== Problem ==
Copy the lines below verbatim, but only from the line containing "left elbow: (795, 595)" through the end of the data.

Stored items from a collection:
============

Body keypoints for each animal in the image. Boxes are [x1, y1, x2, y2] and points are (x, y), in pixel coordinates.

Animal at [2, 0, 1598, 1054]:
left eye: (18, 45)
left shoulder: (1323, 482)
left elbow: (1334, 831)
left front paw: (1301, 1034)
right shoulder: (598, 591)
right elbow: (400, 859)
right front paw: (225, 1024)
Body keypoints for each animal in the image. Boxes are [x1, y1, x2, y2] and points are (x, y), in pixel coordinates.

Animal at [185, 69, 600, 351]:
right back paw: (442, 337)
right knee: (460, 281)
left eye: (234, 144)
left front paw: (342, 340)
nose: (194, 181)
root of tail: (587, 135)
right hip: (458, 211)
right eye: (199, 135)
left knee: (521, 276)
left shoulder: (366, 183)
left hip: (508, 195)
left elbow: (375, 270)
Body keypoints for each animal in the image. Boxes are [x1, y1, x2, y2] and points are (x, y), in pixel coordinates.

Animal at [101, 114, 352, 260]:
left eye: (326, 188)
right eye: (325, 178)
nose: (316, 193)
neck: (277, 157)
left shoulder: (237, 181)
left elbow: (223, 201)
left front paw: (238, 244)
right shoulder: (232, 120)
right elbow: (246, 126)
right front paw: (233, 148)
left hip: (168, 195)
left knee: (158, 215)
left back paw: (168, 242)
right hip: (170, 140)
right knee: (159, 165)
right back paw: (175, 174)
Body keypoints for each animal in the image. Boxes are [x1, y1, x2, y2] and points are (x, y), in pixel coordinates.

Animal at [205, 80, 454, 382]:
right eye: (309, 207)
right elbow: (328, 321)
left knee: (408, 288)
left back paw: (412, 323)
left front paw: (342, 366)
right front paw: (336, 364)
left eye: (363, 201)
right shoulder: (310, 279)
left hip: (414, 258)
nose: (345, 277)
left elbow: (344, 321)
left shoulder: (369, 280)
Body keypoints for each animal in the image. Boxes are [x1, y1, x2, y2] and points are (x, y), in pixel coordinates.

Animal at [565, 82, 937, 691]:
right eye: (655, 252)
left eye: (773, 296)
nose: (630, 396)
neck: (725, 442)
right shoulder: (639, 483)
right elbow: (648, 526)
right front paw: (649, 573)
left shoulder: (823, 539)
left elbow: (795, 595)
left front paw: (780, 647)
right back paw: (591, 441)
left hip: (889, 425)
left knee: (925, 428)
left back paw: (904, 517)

============

== Written solution ==
left elbow: (795, 595)
left front paw: (780, 647)
right back paw: (591, 441)
left hip: (889, 425)
left knee: (925, 428)
left back paw: (904, 517)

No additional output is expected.